Task description » Within the records, which lines hold the string "Wogen"? Report each one by copying it.

Available data »
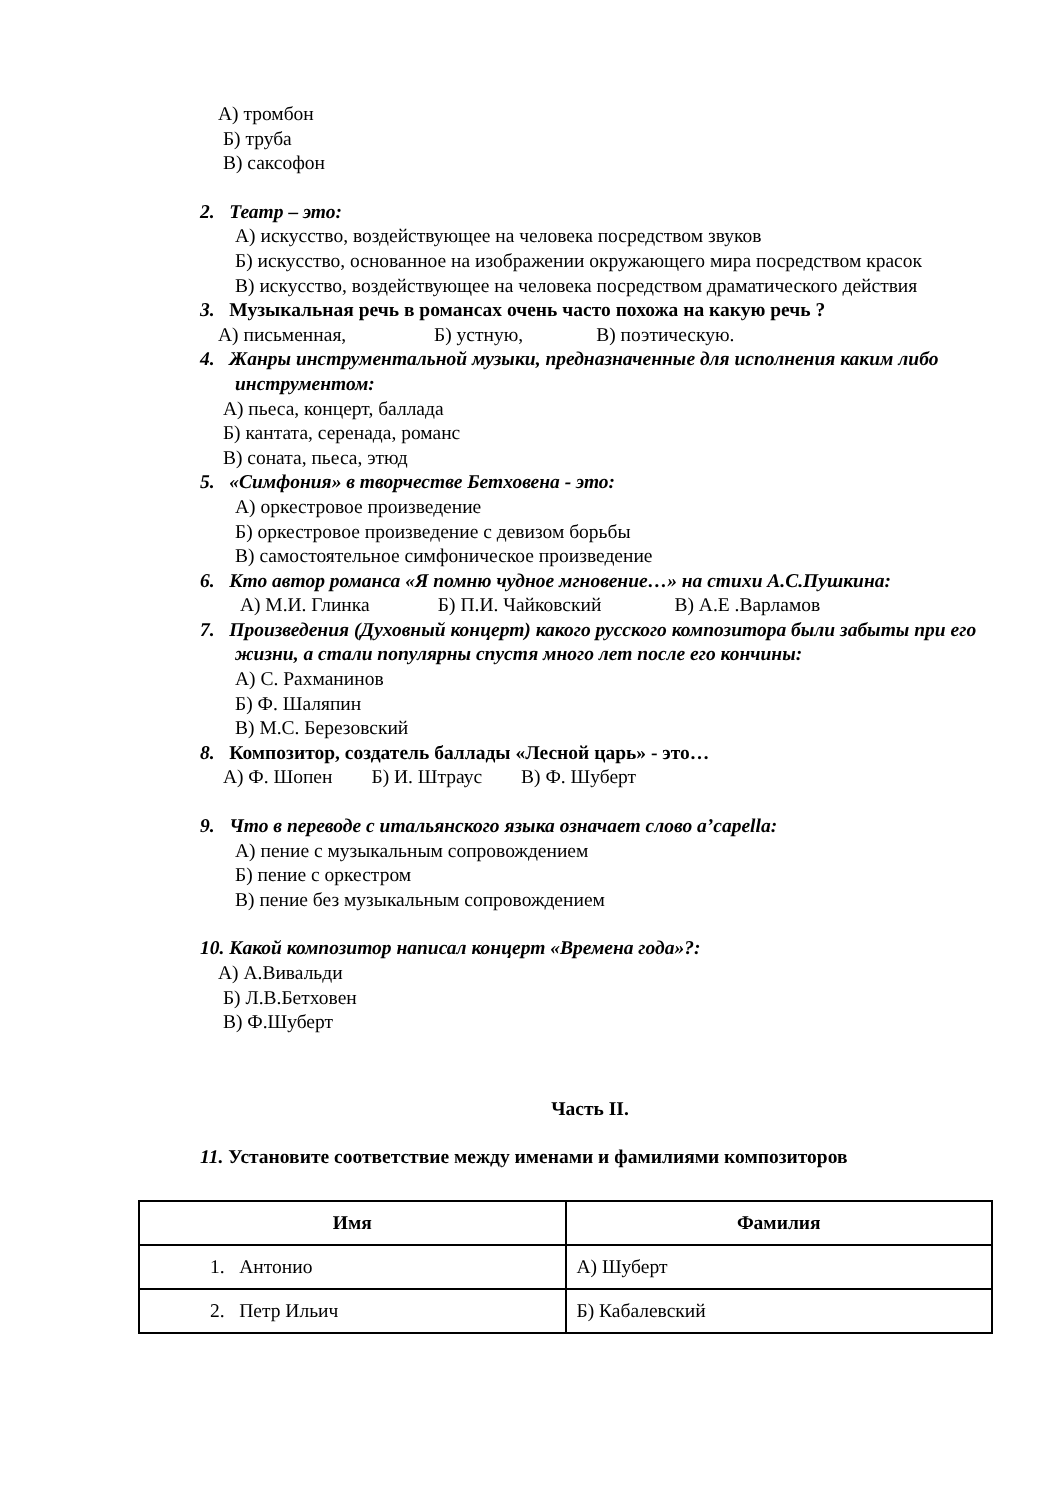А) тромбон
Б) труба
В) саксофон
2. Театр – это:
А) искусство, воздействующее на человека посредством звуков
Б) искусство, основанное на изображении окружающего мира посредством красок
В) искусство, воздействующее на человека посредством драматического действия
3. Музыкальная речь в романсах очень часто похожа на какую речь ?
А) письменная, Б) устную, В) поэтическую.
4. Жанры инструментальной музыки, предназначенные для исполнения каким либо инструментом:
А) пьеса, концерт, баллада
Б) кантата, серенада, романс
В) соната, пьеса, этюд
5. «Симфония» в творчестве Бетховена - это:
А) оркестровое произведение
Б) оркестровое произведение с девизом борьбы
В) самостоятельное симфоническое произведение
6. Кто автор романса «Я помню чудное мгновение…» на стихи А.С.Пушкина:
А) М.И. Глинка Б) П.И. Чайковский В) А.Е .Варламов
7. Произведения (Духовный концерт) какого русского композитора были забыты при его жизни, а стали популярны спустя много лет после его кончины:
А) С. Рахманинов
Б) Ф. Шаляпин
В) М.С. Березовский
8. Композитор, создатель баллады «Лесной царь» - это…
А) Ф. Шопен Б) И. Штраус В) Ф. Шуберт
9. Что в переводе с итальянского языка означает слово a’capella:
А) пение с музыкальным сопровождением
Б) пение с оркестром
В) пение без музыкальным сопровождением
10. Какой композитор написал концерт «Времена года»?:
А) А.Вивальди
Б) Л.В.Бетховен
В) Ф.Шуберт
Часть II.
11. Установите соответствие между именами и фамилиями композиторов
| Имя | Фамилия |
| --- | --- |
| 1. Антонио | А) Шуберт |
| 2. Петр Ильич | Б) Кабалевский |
--
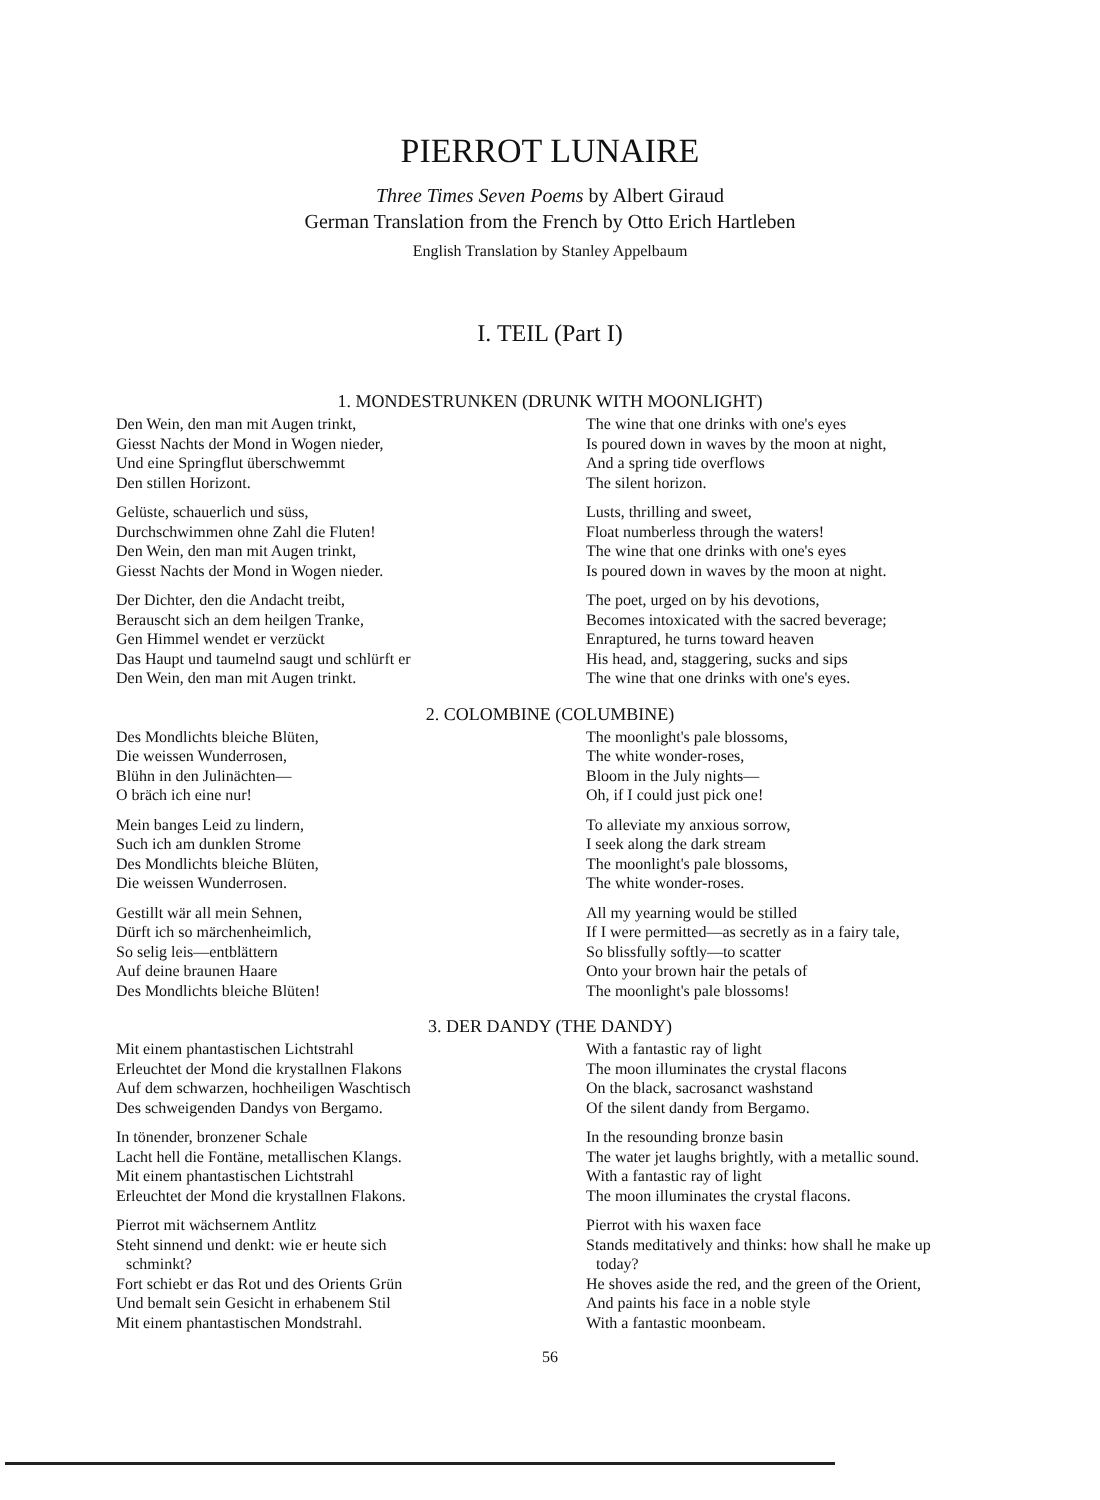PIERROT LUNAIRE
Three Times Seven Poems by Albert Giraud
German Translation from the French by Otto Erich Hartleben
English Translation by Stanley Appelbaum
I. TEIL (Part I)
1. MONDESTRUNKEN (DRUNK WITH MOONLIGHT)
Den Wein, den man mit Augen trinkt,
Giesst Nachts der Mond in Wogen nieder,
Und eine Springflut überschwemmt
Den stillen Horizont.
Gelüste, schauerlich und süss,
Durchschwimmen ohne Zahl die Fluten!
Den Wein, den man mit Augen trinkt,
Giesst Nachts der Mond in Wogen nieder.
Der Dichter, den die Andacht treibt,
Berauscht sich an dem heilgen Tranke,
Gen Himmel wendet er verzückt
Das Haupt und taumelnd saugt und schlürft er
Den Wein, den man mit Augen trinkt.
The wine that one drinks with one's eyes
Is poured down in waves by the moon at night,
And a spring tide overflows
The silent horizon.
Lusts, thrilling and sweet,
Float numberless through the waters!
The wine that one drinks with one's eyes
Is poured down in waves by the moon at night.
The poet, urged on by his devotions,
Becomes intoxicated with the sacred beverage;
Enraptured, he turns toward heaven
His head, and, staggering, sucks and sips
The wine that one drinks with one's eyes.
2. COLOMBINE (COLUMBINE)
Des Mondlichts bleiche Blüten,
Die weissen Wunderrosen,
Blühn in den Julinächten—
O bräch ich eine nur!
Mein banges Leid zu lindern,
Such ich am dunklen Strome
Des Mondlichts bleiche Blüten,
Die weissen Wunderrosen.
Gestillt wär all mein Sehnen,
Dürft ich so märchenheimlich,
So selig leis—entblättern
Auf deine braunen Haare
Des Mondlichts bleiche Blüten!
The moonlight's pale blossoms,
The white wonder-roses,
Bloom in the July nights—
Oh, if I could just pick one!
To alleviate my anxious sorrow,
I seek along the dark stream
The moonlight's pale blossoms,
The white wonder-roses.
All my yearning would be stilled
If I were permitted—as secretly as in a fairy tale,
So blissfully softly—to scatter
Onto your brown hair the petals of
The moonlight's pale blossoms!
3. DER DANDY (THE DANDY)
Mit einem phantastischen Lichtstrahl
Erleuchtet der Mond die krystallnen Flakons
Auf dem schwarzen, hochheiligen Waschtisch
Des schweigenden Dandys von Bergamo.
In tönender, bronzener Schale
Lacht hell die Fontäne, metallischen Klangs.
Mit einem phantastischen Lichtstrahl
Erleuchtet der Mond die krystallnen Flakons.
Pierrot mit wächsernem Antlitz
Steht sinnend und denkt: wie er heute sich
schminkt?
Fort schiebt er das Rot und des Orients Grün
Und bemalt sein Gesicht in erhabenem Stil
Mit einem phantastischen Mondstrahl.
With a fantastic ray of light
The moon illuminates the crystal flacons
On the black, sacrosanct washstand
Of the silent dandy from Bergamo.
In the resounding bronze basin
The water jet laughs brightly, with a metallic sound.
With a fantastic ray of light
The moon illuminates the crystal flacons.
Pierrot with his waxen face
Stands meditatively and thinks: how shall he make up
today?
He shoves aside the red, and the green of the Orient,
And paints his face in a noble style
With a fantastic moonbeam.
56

Exercise answer »
Giesst Nachts der Mond in Wogen nieder,
Giesst Nachts der Mond in Wogen nieder.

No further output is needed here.